There are estimated to be over two million EU nationals currently working in the UK, accounting for around 7% of the workforce, with over one million UK citizens living and working in other European countries. The ease with which EU citizens can come to live and work in the UK, and vice versa, is therefore likely to be a significant concern for employers, employees and expatriates whose access to skilled workers, jobs, healthcare and pensions could be impacted by a UK exit from the EU.

Under the principle of free movement, EU nationals have an automatic right to live and work in the UK, which could cease to apply if the UK withdraws from the EU. Whilst terms of withdrawal were being negotiated, there would not likely be any immediate change to the immigration rules given the obvious significant impact this would have for employers and employees; the position thereafter would depend on the model adopted for the UK's continuing relationship with the EU.

Membership of the EEA or an FTA model similar to Switzerland would be highly likely to require agreement to free movement of workers and therefore the position would remain largely as it is.
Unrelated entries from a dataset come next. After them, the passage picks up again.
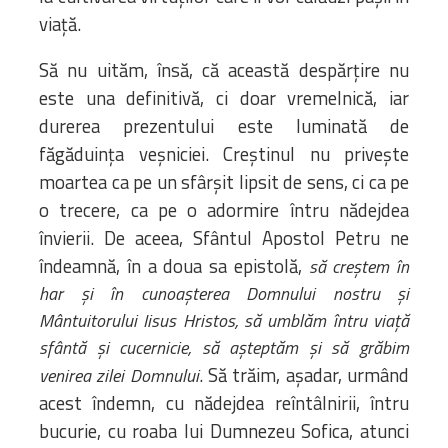
viață.
Să nu uităm, însă, că această despărțire nu
este una definitivă, ci doar vremelnică, iar
durerea prezentului este luminată de
făgăduința veșniciei. Creștinul nu privește
moartea ca pe un sfârșit lipsit de sens, ci ca pe
o trecere, ca pe o adormire întru nădejdea
învierii. De aceea, Sfântul Apostol Petru ne
îndeamnă, în a doua sa epistolă,
să cre
ș
tem în
har
ș
i în cunoa
ș
terea Domnului nostru
ș
i
Mântuitorului Iisus Hristos, să umblăm întru via
ț
ă
sfântă
ș
i cucernicie, să a
ș
teptăm
ș
i să grăbim
. Să trăim, așadar, urmând
venirea zilei Domnului
acest îndemn, cu nădejdea reîntâlnirii, întru
bucurie, cu roaba lui Dumnezeu Sofica, atunci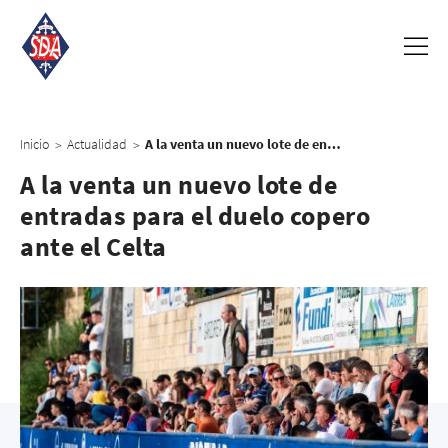
Inicio
Actualidad
A la venta un nuevo lote de entradas para el duelo copero ante el Celta
>
>
A la venta un nuevo lote de
entradas para el duelo copero
ante el Celta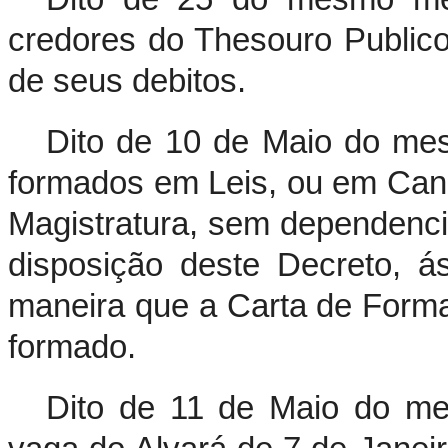
credores do Thesouro Publico
de seus debitos.
Dito de 10 de Maio do me
formados em Leis, ou em Cano
Magistratura, sem dependenci
disposição deste Decreto, á
maneira que a Carta de Format
formado.
Dito de 11 de Maio do me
However, if the UK reaches agreement on a different model not involving free movement of people, then it would become free to impose new migration criteria for EU citizens wishing to come and work here.
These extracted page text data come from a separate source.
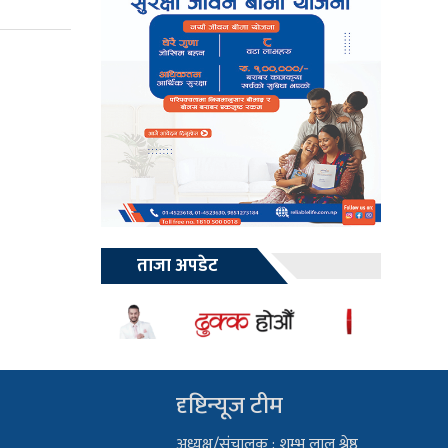
ताजा अपडेट
दृष्टिन्यूज टीम
अध्यक्ष/संचालक : शम्भु लाल श्रेष्ठ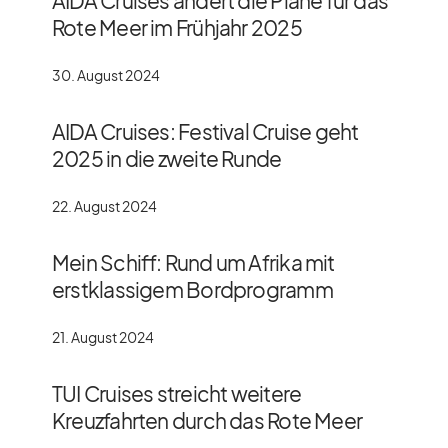
AIDA Cruises ändert die Pläne für das
Rote Meer im Frühjahr 2025
30. August 2024
AIDA Cruises: Festival Cruise geht
2025 in die zweite Runde
22. August 2024
Mein Schiff: Rund um Afrika mit
erstklassigem Bordprogramm
21. August 2024
TUI Cruises streicht weitere
Kreuzfahrten durch das Rote Meer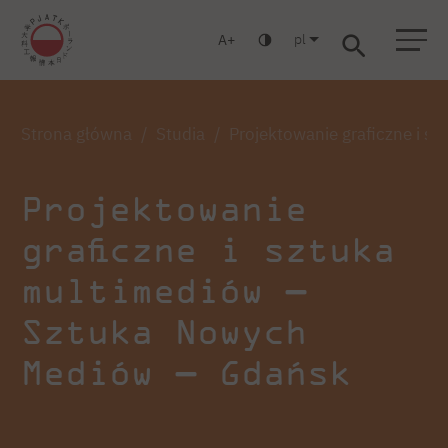
pl
A
Warszawa
Gdańsk
Liceum
Studia podyplomowe
Studia MBA
Strona główna
Studia
Projektowanie graficzne i 
Projektowanie
graficzne i sztuka
multimediów —
Sztuka Nowych
Mediów — Gdańsk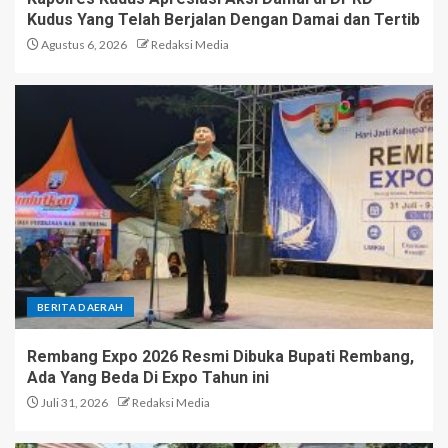
Kudus Yang Telah Berjalan Dengan Damai dan Tertib
Agustus 6, 2026
Redaksi Media
BERITA DAERAH
Rembang Expo 2026 Resmi Dibuka Bupati Rembang,
Ada Yang Beda Di Expo Tahun ini
Juli 31, 2026
Redaksi Media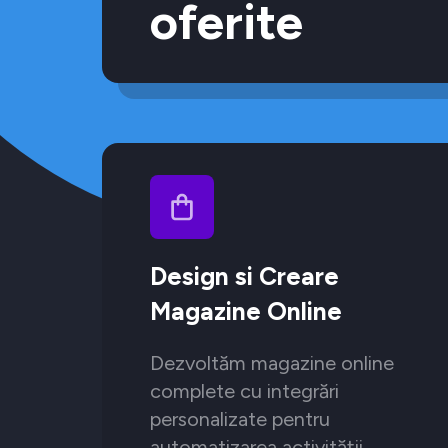
oferite
Design si Creare
Magazine Online
Dezvoltăm magazine online
complete cu integrări
personalizate pentru
automatizarea activității.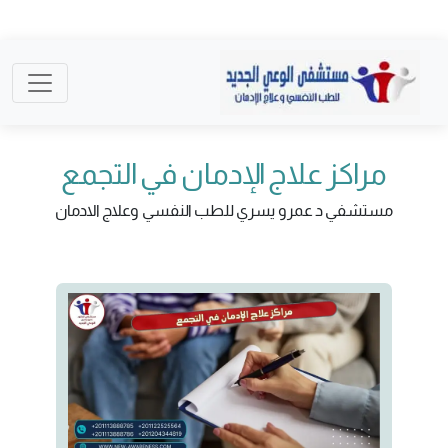
مراكز علاج الإدمان في التجمع
مستشفي د عمرو يسري للطب النفسي وعلاج الادمان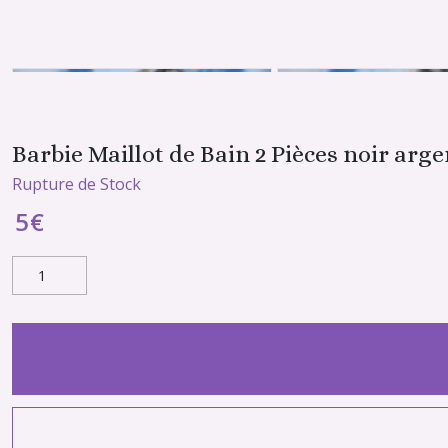
Barbie Maillot de Bain 2 Pièces noir arg
Rupture de Stock
5
€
This could involve extending to EU nationals the current points-based system applicable to non-EU citizens. It has been suggested that around three quarters of EU nationals currently working in the UK would not meet the current Tier 2 General visa criteria applied to non-EU migrant workers, as they are either in insufficiently skilled roles and/or do not earn the required minimum salary (currently £20,800, due to increase to £30,000 in April 2017).This would obviously have a significant impact on sectors heavily dependent on low-skilled workers such as agriculture, manufacturing, hospitality, construction and healthcare, which would be likely to affect many regions, not only London and the South East. However, the Government would be likely to come under pressure to ensure the rules were adapted to avoid shortages.

Adopting the current system for non-EU citizens would also make it more difficult and expensive for multinationals to arrange cross-border secondments, which could have a significant effect on recruitment and retention of talent in sectors such as financial services and others. Short-term business travel to the UK could also become more problematic.

Of course, if the UK were to impose such restrictions, other EU countries would be likely to reciprocate in restricting UK nationals travelling to and working in their countries, a factor which the Government would have to bear in mind when approaching negotiations.

One particular pressure point would be whether any new restrictions were applied to UK and other EU migrants already living and working in a Member State other than their home state. It may be that reciprocal rights would be negotiated to ensure existing migrants were given the opportunity to seek indefinite leave to remain, but there are no guarantees.